Issues with loss of precision are caused by bad or misapplied numerical algorithms; the choice of units (degrees versus radians) or whether the quantity being approximated is rational or irrational should not make a difference.
As for hyperspheres, there is no reason to stop at any number of dimensions: area and volume are defined in Euclidean n-space and the surface area of a unit sphere is exactly 2π[sup]n/2[/sup]/Γ(n/2). In fact, inspecting this formula shows that as the number of dimensions grows the surface area tends to zero, even though in low dimensions it looks like it’s growing. Also, despite this, the ratio of volume to surface also gets smaller (e.g., the area of a disc is 1/2 of its radius times its circumference, but for a sphere the ratio is only 1/3, and so on.) I suppose that actually using hyperradians to measure things is rare in practice, though I would love to hear about such cases.
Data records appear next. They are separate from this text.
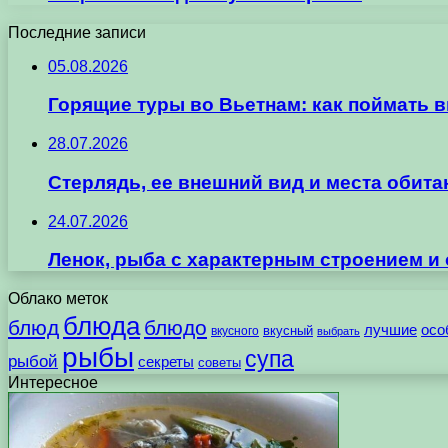
Последние записи
05.08.2026
Горящие туры во Вьетнам: как поймать 
28.07.2026
Стерлядь, ее внешний вид и места обит
24.07.2026
Ленок, рыба с характерным строением и
Облако меток
блюда
блюд
блюдо
лучшие
осо
вкусного
вкусный
выбрать
рыбы
супа
рыбой
секреты
советы
Интересное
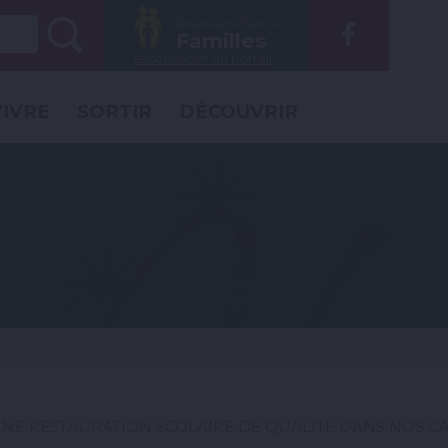
Rechercher :
Rives-en-Seine
Voir
Familles
la
se connecter au portail
page
VIVRE
SORTIR
DÉCOUVRIR
Faceb
UNE RESTAURATION SCOLAIRE DE QUALITÉ DANS NOS CA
I’m an astronomer and I have no idea what you’re talking about. When astronomers use degrees, arcminutes, arcseconds etc, etc, it’s because of tradition, the same reason the US still uses inches. We keep using it because that’s what we learned in college. As far as computational accuracy is concerned , there is no benefit to a full circle being a rational number of degrees. Units are used for measuring many different things, most of which aren’t a rational number of degrees or steradians. And even if one of your numbers is rational, you lose that advantage as soon as you actually use that number in a calculation, because the next intermediate result will not be rational.
And my colleagues and I generally use steradians for radiometric calculations. Though I’ve used square arcseconds in a few situations because that gives a result that’s easier to interpret. (For observing a small astronomical object, “10 photons per second per square arcsecond” is easier to interpret than “2e11 photons per second per steradian”.)
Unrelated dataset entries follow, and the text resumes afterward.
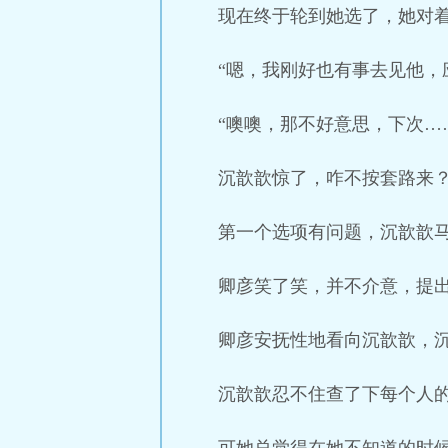
现在终于轮到她选了，她对着
“嗯，我刚好也有事去见他，
“噢噢，那不好意思，下次…
沉歆歆惊了，咋不按套路来
第一个选项有问题，沉歆歆马
卿彦笑了笑，并不介意，提出
卿彦安抚性地看向沉歆歆，
沉歆歆忍不住查了下每个人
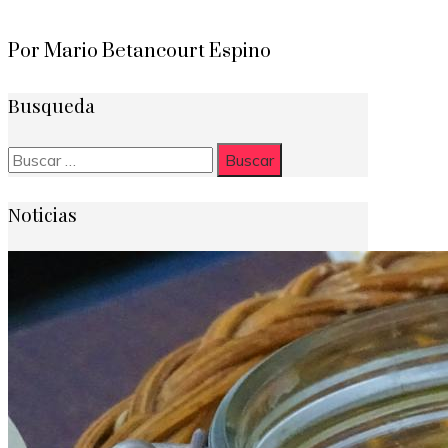
Por Mario Betancourt Espino
Busqueda
Buscar:
Noticias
In other words, 360x180=64800? That’s the number of grids on the surface of the Earth where the sides are latitude and longitude lines exactly one degree apart. But these grids vary in size, getting smaller as you leave the equator. At the equator, they resemble squares. But at the poles they are extremely skinny triangles that don’t even resemble squares at all.
Try taking one such square at the equator, one degree of latitude by one degree of longitude. It’s a square 111.3 km on a side. That’s about 12,388 km2. The total area of Earth is 510.1 million km2, so that’s a ratio of about 41,160. If you could come up with a way to tile the surface of the Earth with 41,160 sectors of equal size, each one of them would be the same size as a one-degree-by-one-degree square at the equator. One option would be to adjust their north-south heights as you move away from the equator, while keeping the widths at exactly one degree of longitude. That gives sectors that resemble trapezoids, 360 of them in each row, and we’d need about 114 rows (57 up from the equator to the north pole and 57 down from the equator to the south pole) for a total of 41,040 sectors. This would cause some headaches for navigation because the tops and bottoms aren’t one degree of latitude apart. But each sector would be the same size, approximately 1 square degree.
That’s if you want to try to stick with “degrees”. The logical alternative is to switch to radians.
Imagine a piece of rope the same length as your arm. Now swing your arm in a complete circle. How many ropes would it take the cover the circle traced by your finger tip? Just over six. That’s why there’s 6.283 radians in a circle.
Imagine a large birthday square birthday cake where each side is the same length as your arm. Now swing both arms to trace a sphere. How many birthday cakes would it take to cover the sphere? Just over 12 1/2. That’s why there’s 12.566 steradians in a sphere.
I say the answer is 12.566 steradians in a sphere (or 2 times tau if you want to be precise).
Just throwing in that the concept of square degrees is commonly used in astronomy. You might say, for instance, that the constellation Orion has an area (geometrically called a solid angle, but astronomers often call it area) of 594 square degrees (out of the 129,600/π
I really think you are saying “degrees” in a sphere when you should be saying “points” in a sphere. The answer is, of course, an infinite number because, for any two points you could name, I can name a point that is mathematically between them, and I can do this ad infinitum.
Seems my post somehow got garbled, and it’s too late to edit it. Here is the complete thing:
Just throwing in that the concept of square degrees is commonly used in astronomy. You might say, for instance, that the constellation Orion has an area (geometrically called a solid angle, but astronomers often call it area) of 594 square degrees (out of the 129,600/π of the entire spherical sky, or the 64,800/π square degrees of the hemispherical sky you see above you).
We are very privileged with this. A google search tells me this is a hapex legomenon, so anyone searching in the future will have to come to the Dope to spot it in the wild.